The depreciation of the rand against the dollar and the surge in oil prices have flipped fuel price recoveries in the red this month.
According to BusinessTech, the weakened rand is currently having a negative influence to the tune of around 17 cents per litre on December’s fuel price equation.
The local currency has been on the back foot in November, breaking through the R18 per dollar barrier for the first time in three months on 12 November when the dollar soared following Donald Trump’s US election win.
In addition, the potential impact of a second Trump administration imposing higher trade tariffs has spooked emerging markets (EMs).
Global oil prices have spiked in November due to the ongoing conflict in the Middle East and an intensification in geopolitical tension after Russia fired intercontinental ballistic missiles at Ukraine.
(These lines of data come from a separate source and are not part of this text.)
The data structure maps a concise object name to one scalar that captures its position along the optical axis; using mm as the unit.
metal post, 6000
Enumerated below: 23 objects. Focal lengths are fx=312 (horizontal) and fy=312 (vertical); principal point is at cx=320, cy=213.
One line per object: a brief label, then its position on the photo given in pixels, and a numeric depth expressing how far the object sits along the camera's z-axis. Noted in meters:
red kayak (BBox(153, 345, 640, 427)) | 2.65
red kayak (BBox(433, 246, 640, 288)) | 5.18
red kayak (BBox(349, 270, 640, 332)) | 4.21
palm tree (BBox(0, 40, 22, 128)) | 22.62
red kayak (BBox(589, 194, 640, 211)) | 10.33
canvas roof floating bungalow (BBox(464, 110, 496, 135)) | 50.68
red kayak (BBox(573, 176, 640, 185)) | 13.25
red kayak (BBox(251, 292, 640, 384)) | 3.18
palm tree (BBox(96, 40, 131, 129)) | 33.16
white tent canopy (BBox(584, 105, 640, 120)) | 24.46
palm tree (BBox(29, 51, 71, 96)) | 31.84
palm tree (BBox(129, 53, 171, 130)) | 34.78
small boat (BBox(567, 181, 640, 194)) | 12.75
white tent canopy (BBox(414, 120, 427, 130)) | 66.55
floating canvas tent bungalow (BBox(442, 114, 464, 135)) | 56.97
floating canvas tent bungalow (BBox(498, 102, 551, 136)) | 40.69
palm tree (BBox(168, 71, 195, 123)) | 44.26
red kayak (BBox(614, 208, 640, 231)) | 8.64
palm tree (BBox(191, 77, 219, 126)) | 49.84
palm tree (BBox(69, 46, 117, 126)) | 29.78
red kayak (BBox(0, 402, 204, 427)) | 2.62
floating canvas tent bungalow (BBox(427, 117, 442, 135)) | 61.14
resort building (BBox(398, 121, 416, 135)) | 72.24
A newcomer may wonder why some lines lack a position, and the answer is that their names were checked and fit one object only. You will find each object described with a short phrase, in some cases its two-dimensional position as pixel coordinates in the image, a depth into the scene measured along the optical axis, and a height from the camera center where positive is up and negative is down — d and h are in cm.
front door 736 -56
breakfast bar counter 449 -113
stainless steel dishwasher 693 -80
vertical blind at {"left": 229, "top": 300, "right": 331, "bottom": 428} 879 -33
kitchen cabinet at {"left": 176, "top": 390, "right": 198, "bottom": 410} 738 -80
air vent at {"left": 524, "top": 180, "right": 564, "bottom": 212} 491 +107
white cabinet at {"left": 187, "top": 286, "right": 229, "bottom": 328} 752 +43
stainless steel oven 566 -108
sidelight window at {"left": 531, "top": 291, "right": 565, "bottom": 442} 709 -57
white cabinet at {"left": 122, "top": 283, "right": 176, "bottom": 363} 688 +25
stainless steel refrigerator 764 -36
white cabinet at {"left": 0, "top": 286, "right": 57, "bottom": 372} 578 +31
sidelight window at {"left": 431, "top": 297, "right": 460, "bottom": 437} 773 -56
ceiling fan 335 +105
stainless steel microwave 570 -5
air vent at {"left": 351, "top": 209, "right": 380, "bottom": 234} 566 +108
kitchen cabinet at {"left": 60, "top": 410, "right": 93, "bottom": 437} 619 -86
At the time of writing on 27 November, Brent Crude oil stood at $73 per barrel with the rand trading at R18.15 against the dollar.
It is important to note that the CEF’s daily snapshots of the basic fuel price do not reflect various other factors, such as slate levy adjustments or retail margin changes whereby the controlled prices are adjusted by the Department of Mineral and Petroleum Resources
Within the total price of fuel domestically, taxes and levies make up 31%, with the general fuel levy (GFL) and Road Accident Fund (RAF) levy accounting for the largest portion.
The RAF levy amounts to R2.18 per litre of the price of petrol and diesel.
GFL, which is limited to about R3.96 per litre for petrol and R3.84 per litre of diesel as of April this year, is one of the government’s main sources of tax income, contributing R95 billion to the fiscus.